The vote left Britain’s Dr. David Nabarro and Ethiopia’s Tedros Adhanom Ghebreyesus, a former minister of health, competing to succeed Dr. Margaret Chan, who is ending a 10-year tenure.
After the first round, Ghebreyesus had more votes than the other two candidates combined: 95 versus 52 for Nabarro and 38 for Nishtar.
Health ministers, diplomats and other high-level envoys were voting to choose WHO’s next director-general, a post with considerable power in setting medical priorities that affect billions of people and declaring when crises like disease outbreaks evolve into global emergencies.

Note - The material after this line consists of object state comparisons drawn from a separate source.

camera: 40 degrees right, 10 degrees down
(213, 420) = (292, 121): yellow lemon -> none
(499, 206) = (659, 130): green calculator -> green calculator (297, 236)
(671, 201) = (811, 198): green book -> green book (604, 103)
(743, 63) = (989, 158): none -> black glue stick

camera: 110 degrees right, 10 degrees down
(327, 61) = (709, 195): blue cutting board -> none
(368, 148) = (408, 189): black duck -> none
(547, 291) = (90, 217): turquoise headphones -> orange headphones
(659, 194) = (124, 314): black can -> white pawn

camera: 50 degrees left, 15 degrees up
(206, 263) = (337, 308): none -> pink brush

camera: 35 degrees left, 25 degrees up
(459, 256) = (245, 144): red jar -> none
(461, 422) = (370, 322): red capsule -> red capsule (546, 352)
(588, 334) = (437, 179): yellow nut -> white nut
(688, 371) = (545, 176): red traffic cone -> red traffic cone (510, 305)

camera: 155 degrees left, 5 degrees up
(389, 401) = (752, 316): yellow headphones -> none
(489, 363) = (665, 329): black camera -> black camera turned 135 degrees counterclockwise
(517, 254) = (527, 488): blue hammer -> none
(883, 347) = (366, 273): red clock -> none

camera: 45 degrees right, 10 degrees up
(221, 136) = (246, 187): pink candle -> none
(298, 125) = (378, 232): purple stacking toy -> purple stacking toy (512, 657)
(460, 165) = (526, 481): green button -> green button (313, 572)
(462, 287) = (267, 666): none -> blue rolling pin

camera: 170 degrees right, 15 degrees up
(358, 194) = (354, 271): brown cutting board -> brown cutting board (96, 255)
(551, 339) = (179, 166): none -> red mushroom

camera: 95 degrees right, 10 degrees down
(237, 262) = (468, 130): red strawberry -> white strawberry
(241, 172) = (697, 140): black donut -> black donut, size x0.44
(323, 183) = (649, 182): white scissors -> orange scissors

Of the U.N. health agency’s 194 member states, 185 were eligible to cast ballots; nine others were either in arrears on their dues or not represented at the gathering.
In his address to delegates, Tedros, the only non-medical doctor in the race, said it was almost “pure luck” that he was competing to lead WHO. He noted that when he was growing up in Ethiopia, his 7-year-old brother was killed by a common childhood disease, and it easily could have been him.
Among other pledges, Tedros said he would work “tirelessly to fulfill WHO’s promise of universal health care.” The former health minister has been dogged by allegations that he covered up cholera outbreaks in Ethiopia, and protesters have occasionally interrupted proceedings at the meeting.
Second to speak was Nabarro, who acknowledged that some have felt “let down” by WHO and want it to be more relevant, responsive and reliable.
Nabarro said he knows “how the kitchen works in the United Nations” and cited lessons learned from WHO’s mistake-ridden response to the 2014 Ebola outbreak in West Africa.
Nishtar was last to appeal for votes. She said she decided to go into public health after being told that the hospital where she worked in Pakistan would start using recycled catheters for patients who couldn’t pay.
Nishtar cited her experience leading non-governmental organizations, saying the expertise would help her bridge the numerous polarizing situations in public health.
She promised to bring accountability to WHO and said she was committed to visiting countries “not to cut ribbons but to work with you.”